For CIO’s trying to balance the clamour of employees wanted iPhone or BYOD with the necessity for governance and compliance on the corporate handsets they turned to mobile device managers to fill the gap. Blackberry BES server was kicked out of many enterprises as they turned to platforms such as Mobile Iron and Good Technology who supported Apple and Android from early on.
Is Blackberry back?
With a single purchase Blackberry has managed to get itself in front of the same people who said they would never touch a blackberry again. The difference is that now, headed by John Chen Blackberry are not trying to convince enterprises that they provide secure and stable devices but that they are a software company devoted to the protection of mobile data in the enterprise arena.
Blackberry’s share price jumped by 4% on the news as analysts have all leapt in to say this is a good thing. The deal itself will not be completed until the third fiscal quarter of 2016 for Blackberry but even so they expect $160 million of revenue from Good during the first year, including any write down costs.
Good has 64% of its platform supporting IOS devices and Blackberry BES is heavily biased towards Blackberry and Android devices, the big question will be when, how and if they can combine the two platforms to create something greater. If this succeeds then perhaps Blackberry is on the way back, if not this could be an expensive white elephant. There may also be an impact on BES revenues as companies realise that perhaps Good is a better bet now that they will be owned by Blackberry, revenue streams for both products will be carefully watched. There is no doubt that their competitors will try to leverage any uncertainty on future products during the due diligence phase.

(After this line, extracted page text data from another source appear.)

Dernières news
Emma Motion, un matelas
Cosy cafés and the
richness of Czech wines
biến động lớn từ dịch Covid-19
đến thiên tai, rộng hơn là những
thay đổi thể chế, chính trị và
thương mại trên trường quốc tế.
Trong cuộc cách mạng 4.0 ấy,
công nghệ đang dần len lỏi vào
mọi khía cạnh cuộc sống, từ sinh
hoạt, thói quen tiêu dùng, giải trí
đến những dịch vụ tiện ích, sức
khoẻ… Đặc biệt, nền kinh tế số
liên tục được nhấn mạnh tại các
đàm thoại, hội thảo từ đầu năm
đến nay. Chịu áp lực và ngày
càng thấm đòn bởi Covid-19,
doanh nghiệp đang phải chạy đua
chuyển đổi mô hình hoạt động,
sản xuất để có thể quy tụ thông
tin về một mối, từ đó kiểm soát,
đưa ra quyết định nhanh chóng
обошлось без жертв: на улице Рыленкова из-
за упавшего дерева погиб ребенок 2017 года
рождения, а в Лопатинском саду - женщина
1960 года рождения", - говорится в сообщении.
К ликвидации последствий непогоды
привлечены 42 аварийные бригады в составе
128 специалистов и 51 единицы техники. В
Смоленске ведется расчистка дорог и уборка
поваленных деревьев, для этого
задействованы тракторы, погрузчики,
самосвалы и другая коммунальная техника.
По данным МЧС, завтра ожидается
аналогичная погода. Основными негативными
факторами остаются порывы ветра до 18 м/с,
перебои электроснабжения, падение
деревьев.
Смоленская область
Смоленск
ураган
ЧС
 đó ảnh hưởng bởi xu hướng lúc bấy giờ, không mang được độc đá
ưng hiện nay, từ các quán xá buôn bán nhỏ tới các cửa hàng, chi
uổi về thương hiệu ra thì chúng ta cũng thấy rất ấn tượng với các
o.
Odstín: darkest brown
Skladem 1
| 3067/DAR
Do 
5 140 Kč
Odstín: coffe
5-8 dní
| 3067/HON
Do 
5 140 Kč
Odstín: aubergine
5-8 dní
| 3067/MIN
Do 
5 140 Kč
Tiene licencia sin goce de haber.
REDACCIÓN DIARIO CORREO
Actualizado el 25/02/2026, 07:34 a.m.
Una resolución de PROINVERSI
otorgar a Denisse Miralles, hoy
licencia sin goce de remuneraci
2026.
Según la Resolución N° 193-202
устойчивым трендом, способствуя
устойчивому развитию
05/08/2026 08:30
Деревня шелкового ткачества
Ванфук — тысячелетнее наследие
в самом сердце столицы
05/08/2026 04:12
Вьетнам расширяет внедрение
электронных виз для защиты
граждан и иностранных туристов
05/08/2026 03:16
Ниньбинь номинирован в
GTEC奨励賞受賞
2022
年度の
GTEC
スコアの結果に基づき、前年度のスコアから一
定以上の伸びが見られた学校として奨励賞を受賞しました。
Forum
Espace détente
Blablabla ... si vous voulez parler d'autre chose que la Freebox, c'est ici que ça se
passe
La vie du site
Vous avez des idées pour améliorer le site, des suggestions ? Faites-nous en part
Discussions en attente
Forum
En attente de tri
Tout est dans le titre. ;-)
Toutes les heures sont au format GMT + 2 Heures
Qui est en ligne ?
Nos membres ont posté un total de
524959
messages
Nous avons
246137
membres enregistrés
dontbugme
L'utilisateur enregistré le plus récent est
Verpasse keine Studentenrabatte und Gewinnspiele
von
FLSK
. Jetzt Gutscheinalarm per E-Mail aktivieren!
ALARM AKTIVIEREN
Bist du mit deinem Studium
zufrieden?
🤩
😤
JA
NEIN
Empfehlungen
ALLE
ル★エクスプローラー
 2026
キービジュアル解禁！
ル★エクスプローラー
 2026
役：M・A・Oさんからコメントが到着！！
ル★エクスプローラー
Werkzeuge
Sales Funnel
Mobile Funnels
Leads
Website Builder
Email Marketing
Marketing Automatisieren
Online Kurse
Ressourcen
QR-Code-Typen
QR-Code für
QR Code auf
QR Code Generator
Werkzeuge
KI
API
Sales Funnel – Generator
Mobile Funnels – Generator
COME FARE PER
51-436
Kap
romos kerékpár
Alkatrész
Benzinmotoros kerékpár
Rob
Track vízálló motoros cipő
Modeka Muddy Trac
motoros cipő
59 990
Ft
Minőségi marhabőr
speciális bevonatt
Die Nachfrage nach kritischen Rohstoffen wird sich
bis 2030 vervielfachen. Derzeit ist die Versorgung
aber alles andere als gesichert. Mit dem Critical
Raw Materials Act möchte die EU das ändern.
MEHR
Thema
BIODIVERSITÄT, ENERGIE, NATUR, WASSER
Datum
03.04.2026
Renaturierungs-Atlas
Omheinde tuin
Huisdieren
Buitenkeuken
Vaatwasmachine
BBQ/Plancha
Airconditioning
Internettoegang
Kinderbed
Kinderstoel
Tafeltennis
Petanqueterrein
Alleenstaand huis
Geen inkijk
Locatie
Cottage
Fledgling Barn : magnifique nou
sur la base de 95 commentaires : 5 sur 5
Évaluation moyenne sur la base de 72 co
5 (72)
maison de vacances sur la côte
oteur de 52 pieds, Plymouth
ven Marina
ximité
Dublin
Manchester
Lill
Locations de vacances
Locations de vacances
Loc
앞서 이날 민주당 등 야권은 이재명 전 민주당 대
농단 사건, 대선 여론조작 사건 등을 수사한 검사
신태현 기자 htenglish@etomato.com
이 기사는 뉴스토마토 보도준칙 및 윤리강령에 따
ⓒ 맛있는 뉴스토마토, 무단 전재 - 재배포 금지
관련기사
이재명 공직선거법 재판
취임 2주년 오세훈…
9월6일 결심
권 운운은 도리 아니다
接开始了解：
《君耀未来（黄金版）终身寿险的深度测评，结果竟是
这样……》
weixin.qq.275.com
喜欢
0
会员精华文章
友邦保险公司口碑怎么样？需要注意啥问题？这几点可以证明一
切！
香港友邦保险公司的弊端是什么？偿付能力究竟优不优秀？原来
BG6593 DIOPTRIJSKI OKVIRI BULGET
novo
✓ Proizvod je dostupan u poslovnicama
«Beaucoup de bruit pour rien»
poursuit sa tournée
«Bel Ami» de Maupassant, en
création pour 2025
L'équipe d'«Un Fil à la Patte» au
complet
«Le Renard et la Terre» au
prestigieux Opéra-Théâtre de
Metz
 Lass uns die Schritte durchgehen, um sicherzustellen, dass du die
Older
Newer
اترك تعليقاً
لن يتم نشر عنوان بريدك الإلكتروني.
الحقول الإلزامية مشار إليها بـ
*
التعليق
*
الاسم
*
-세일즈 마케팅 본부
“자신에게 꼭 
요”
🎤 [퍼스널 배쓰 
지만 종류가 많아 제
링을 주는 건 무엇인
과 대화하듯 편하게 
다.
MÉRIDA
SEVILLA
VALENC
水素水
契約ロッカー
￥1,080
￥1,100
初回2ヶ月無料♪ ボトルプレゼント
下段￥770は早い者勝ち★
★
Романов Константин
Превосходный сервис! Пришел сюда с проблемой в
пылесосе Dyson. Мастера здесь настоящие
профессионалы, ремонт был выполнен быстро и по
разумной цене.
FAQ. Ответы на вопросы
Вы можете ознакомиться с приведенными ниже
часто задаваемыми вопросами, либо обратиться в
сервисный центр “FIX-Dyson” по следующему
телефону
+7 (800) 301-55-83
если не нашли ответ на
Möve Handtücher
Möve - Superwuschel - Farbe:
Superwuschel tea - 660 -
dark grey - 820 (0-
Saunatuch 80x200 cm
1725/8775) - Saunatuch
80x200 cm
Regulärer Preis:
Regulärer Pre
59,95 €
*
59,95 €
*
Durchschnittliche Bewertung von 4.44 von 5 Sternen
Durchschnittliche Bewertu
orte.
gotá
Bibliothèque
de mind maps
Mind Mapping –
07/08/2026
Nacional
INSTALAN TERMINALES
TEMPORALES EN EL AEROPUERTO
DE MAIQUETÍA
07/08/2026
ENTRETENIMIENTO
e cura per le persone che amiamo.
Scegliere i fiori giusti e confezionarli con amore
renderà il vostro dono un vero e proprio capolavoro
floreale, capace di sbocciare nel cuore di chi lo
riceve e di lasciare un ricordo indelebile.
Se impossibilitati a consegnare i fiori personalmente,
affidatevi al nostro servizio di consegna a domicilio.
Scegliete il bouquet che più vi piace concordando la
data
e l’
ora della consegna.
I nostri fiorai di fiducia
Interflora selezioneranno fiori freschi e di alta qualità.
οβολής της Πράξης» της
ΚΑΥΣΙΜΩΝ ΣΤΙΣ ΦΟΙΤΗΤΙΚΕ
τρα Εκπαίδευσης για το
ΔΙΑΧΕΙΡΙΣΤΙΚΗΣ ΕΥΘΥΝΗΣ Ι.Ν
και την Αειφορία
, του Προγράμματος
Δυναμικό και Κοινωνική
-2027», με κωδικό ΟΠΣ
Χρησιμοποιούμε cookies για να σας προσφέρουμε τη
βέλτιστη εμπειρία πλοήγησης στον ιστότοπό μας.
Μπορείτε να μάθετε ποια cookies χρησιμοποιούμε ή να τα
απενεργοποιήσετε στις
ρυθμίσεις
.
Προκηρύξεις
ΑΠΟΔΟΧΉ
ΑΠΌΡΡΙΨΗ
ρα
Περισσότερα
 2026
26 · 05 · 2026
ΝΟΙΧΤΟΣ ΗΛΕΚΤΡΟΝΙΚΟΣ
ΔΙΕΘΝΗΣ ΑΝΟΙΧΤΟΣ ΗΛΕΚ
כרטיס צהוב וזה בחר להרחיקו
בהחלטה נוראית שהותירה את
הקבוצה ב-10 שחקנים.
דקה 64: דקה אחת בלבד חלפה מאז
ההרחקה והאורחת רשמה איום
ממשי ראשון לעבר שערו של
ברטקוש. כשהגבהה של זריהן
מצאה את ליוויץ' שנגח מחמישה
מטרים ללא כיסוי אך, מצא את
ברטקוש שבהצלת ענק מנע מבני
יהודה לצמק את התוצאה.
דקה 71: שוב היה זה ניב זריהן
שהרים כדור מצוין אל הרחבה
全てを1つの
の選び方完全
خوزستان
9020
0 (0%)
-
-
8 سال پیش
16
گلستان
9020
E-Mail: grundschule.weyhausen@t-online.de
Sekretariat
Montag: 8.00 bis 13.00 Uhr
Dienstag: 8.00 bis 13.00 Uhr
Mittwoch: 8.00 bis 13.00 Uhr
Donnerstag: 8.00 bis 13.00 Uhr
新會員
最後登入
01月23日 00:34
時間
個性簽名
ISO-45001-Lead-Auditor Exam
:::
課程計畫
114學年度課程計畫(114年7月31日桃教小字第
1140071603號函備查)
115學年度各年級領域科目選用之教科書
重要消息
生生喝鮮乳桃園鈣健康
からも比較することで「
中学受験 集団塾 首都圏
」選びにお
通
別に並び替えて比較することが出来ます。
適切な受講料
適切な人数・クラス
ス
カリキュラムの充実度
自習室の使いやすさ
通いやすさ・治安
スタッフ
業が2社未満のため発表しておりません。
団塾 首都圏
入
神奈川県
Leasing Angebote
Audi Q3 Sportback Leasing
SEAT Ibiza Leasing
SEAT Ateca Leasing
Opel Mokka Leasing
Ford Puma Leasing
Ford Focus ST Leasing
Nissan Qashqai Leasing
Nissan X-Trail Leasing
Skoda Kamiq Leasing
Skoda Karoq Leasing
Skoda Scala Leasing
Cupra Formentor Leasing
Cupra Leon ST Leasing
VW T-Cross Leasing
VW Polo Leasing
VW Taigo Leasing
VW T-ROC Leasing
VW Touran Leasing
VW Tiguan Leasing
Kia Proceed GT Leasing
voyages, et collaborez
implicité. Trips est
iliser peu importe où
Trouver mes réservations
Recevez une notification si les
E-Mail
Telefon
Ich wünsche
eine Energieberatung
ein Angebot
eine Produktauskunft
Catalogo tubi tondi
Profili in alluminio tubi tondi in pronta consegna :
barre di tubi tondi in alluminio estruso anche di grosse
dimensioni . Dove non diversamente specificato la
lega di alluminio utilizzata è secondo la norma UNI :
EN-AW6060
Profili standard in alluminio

John Chen, BlackBerry Executive Chairman and CEO appears to see this a straightforward grab for market share in saying “By acquiring Good, BlackBerry will better solve one of the biggest struggles for CIOs today, especially those in regulated industries: securely managing devices across any platform. By providing even stronger cross-platform capabilities our customers will not have to compromise on their choice of operating systems, deployment models or any level of privacy and security,”
“Like BlackBerry, Good has a very strong presence in enterprises and governments around the world and, with this transaction, BlackBerry will enhance its sales and distribution capabilities and further grow its enterprise software revenue stream.”
It should be remembered that Good Technology postponed its IPO in 2014 and in 2013 was still making a loss. Whatever the figures are when the dust settles one cannot help feeling that it a good buy for the investors of Good Technology. Christy Wyatt, Good Chairman and CEO commenting in the press release said, “Enterprise customers today demand stringent security and the most flexible platform across all mobility strategies.”
“We are excited to join BlackBerry, where together we will be the most comprehensive mobile platform in the market. Good has worked hard to deliver the highest levels of security across operating systems and applications. Our trusted Good solutions will also help BlackBerry to accelerate its Internet of Things platform for managing endpoints beyond mobile devices.”
Is this another last throw of the dice for Chen? There were not many options out there but if he can make this acquisition work, reduce costs while maintaining revenues and merging the software applications then this could be the comeback that many investors and Canadians have been hoping will happen.